Dr Grima said that the construction of good standard sporting facilities was crucial so that Malta will finally change some realities that are hindering the progress of the sport.

“Unfortunately, we are living in a reality where we have children who have to wake up at 5am everyday to go for training due to lack of facilities,” Dr Grima said.

“Surely this is not an ideal scenario and I admire the dedication and perseverance of these athletes. But if we don’t have top-level facilities these realities will persist.

“You have children who instead of remaining in bed in the early hours in the morning to get their necessary rest – which is crucial in their physical and mental development – are forced to train in unhuman hours.

“This is why it’s important that we keep working hard to address these problems and having proper facilities will eliminate such problems.”

In Gozo, the Ministry of Gozo is currently responsible for a major sporting project with the construction of an Aquatic Centre that will have an Olympic-size pool that will boost the practice of acquatic sport on the sister island.

There is also the construction of an indoor hall that will enable the organisation of other sporting events such as handball, basketball, and futsal among others.

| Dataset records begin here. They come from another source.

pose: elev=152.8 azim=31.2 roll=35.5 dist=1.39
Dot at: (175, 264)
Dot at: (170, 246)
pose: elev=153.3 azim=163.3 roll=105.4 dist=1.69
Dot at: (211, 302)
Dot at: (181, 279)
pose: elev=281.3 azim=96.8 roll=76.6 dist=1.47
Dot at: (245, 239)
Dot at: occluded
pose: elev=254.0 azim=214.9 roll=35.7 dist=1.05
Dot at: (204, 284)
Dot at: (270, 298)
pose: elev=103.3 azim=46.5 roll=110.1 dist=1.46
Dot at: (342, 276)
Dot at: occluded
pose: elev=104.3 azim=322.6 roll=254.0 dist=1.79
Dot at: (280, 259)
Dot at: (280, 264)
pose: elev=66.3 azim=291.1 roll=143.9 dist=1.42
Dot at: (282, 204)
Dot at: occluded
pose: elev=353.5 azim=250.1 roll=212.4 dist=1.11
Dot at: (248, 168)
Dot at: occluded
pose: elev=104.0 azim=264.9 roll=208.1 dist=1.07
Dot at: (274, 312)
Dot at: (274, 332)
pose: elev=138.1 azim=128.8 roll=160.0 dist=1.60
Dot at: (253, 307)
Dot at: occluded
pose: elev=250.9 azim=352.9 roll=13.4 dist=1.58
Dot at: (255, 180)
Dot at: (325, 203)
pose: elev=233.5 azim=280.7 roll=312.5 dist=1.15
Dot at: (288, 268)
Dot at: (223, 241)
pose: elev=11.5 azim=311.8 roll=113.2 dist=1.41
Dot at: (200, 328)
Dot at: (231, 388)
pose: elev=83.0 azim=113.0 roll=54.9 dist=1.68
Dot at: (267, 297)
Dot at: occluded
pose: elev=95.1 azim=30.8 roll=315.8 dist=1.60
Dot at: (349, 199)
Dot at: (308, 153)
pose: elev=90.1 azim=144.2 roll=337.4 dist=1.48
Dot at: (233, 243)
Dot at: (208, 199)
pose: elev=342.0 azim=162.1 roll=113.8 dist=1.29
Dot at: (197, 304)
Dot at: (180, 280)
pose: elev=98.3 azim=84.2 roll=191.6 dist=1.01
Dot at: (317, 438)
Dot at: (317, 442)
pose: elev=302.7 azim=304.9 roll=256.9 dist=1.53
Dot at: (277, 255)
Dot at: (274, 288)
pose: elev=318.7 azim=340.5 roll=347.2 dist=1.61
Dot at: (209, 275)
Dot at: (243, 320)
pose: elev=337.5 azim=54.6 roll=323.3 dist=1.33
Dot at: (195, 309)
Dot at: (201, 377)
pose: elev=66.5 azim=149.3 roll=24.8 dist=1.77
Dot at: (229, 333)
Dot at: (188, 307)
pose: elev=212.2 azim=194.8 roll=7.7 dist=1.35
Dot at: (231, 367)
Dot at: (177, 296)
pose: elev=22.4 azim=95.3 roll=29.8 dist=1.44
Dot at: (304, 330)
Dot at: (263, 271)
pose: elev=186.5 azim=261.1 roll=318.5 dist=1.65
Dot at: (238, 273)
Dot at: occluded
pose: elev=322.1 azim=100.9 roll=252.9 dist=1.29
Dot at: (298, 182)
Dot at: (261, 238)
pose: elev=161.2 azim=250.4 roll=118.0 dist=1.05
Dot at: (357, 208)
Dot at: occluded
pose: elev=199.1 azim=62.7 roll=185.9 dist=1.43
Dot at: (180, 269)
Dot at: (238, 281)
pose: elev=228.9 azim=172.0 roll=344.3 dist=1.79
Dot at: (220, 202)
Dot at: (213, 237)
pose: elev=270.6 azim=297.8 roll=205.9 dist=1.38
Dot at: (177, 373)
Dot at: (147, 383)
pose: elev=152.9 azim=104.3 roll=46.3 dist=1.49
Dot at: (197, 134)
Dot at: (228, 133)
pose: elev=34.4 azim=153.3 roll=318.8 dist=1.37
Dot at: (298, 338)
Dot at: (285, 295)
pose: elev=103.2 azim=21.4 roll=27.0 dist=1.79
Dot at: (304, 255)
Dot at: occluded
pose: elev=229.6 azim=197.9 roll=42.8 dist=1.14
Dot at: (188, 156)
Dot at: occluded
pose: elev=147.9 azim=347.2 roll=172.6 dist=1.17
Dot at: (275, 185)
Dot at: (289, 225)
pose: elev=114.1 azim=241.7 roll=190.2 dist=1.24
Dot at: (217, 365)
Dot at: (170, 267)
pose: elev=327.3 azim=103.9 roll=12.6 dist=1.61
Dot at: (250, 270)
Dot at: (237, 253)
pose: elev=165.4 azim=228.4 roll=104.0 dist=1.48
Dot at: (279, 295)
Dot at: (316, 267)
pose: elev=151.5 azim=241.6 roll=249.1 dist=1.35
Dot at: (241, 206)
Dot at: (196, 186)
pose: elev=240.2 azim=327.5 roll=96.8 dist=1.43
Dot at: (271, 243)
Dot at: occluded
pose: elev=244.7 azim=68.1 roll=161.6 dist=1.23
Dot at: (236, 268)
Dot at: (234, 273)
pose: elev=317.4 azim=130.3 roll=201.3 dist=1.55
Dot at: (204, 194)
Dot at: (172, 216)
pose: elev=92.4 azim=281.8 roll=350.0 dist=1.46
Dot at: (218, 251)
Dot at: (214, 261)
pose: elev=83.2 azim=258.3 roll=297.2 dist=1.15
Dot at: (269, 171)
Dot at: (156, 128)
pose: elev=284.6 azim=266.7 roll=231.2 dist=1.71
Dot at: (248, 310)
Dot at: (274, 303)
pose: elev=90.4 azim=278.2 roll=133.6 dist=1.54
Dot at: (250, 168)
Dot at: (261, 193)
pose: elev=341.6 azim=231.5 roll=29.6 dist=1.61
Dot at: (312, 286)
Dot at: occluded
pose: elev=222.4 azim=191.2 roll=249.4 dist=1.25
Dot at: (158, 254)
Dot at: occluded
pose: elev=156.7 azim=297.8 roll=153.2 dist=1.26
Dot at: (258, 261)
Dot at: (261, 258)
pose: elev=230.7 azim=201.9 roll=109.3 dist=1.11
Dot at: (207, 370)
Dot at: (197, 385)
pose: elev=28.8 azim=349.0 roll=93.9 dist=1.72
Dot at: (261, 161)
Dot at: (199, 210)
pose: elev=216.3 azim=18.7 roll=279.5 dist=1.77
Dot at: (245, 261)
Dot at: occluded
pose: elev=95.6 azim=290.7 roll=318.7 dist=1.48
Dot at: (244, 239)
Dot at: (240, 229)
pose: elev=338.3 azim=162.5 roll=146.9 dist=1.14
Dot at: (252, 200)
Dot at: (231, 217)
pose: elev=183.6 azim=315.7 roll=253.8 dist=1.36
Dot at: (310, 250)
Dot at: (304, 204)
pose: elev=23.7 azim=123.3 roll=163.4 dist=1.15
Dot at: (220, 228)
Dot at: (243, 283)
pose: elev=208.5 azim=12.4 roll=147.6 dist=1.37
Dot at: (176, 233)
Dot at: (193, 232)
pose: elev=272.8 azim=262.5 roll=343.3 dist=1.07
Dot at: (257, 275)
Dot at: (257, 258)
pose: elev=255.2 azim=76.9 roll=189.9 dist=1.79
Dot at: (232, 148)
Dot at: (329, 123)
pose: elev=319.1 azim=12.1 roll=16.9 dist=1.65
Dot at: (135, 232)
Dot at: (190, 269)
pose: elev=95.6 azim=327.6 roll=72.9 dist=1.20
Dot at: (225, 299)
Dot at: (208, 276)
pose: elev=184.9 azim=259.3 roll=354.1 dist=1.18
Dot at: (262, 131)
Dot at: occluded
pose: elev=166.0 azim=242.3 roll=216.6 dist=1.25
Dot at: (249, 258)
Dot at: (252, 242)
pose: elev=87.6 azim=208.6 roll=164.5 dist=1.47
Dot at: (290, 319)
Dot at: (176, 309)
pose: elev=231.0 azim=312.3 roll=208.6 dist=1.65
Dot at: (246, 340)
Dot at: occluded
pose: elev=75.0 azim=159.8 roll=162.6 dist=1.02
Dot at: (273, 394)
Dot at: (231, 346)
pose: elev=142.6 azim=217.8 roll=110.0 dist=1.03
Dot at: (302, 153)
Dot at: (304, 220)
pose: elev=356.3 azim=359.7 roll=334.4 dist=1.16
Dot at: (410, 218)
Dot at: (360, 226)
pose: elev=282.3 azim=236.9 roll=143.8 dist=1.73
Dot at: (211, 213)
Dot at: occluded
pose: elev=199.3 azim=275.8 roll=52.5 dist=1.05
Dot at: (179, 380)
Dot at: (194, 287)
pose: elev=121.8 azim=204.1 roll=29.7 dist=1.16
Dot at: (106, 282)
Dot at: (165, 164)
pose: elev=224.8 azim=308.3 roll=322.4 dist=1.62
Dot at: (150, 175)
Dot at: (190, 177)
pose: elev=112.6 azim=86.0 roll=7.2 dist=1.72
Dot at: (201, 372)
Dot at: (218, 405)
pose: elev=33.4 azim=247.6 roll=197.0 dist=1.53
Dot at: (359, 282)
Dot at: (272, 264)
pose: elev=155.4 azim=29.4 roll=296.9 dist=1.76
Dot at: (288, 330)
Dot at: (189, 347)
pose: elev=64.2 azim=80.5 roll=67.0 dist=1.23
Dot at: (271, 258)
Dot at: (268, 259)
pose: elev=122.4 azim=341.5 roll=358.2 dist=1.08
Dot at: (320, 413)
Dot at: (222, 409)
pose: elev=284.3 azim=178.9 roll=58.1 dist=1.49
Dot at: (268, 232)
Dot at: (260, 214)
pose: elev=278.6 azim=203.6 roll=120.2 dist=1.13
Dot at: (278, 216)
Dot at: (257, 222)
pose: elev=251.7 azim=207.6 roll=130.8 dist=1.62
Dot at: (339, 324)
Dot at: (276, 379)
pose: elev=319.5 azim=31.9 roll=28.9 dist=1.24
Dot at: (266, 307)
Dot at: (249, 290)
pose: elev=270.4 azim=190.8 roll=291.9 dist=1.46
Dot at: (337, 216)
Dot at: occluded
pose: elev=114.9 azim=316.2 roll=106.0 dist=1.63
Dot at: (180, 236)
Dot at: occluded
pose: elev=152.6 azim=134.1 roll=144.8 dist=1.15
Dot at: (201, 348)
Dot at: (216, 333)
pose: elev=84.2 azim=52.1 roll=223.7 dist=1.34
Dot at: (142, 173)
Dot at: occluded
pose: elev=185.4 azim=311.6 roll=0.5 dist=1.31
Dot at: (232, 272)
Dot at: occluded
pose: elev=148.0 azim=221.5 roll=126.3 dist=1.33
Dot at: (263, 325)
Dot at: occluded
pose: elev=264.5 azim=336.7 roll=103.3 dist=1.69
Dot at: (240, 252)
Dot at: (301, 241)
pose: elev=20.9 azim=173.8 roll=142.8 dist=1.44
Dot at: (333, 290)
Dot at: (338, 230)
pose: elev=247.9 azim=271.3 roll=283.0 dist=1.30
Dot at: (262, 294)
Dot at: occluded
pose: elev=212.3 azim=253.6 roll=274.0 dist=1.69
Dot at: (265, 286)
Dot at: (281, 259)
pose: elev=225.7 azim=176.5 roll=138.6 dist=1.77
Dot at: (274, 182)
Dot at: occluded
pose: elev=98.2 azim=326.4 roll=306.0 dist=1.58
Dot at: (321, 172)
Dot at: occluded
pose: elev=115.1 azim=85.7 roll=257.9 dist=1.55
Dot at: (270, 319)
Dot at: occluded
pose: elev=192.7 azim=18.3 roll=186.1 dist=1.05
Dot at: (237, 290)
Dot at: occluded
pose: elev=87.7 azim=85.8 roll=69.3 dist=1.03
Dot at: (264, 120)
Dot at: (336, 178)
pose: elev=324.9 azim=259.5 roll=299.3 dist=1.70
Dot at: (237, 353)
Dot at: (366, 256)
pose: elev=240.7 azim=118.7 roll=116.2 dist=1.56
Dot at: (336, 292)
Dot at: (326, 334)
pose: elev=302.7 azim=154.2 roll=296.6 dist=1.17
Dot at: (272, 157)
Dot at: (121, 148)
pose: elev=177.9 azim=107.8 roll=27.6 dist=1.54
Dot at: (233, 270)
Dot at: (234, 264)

However, the Times of Malta has information that the indoor hall was built on a smaller scale requested to be able to be fully-recognised to host international competitions.

Gozo Indoor Hall

Asked whether he was aware of this mistake and whether there were plans for the government to readjust the venue so that it can qualify to host international events, Dr Grima said that he was informed that the Ministry of Gozo has been notified and are looking into the problem.

“This project is under the responsibility of the Ministry of Gozo and the Olympic-size pool is its main feature,” Dr Grima said.

“Works on this projects are moving fast so it is completed soon. Without going into the merit on how the indoor hall has been constructed, one has to keep in mind the space available.

“The Ministry of Gozo has been informed of this problem and is looking into it but the main focus remains the Olympic-size pool.”

But pressed on whether he will put pressure so that the Indoor Hall is done in a proper way to be able to host an international event, Dr Grima said: “I am always in favour of having facilities that are 100 per cent certified to host international events.

“It’s disappointing to have facilities that are not up to standard. The recently-announced motor racing track, that will be built in the coming months, will be according to the FIA standards while if I am building a football stadium it has to be according to the FIFA regulations.

“As regards, the Gozo pool project there is no doubt that it will be according to FINA standards. As regarding the indoor hall we have informed the Ministry of Gozo and they assured us that if it will be possible they will arrange the facility to the necessary measurements.”